__Task description__. Within the records below, find each line that holds the string "August", then copy it.

[Dataset entries]

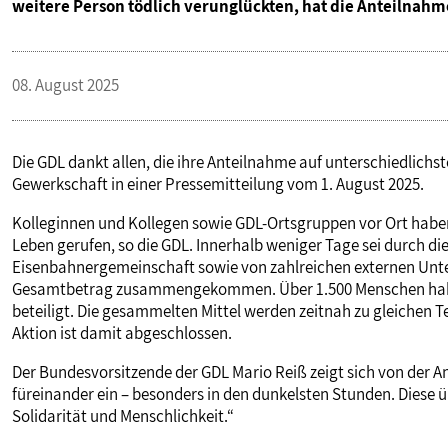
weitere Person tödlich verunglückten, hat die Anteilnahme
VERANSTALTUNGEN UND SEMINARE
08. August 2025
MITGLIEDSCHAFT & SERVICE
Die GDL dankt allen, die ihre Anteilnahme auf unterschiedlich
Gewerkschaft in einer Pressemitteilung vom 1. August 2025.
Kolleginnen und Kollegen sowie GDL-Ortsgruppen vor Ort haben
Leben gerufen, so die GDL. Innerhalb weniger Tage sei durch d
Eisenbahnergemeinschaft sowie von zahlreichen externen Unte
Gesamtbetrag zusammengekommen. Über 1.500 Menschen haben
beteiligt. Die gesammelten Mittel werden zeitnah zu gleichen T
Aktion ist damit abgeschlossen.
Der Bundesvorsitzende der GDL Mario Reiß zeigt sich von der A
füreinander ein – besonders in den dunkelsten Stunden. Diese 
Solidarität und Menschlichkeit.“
---
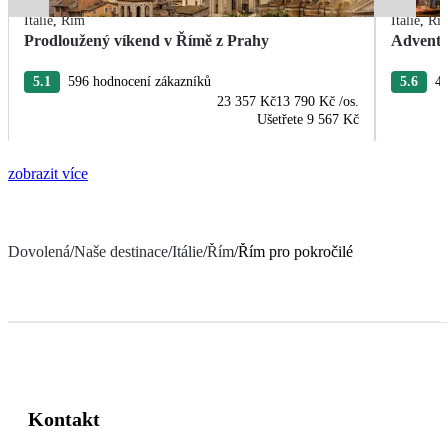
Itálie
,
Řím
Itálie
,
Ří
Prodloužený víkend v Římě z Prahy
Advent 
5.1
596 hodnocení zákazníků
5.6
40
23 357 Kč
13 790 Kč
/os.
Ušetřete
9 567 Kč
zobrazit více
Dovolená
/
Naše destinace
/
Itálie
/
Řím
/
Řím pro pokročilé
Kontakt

__Reply__.
08. August 2025
Gewerkschaft in einer Pressemitteilung vom 1. August 2025.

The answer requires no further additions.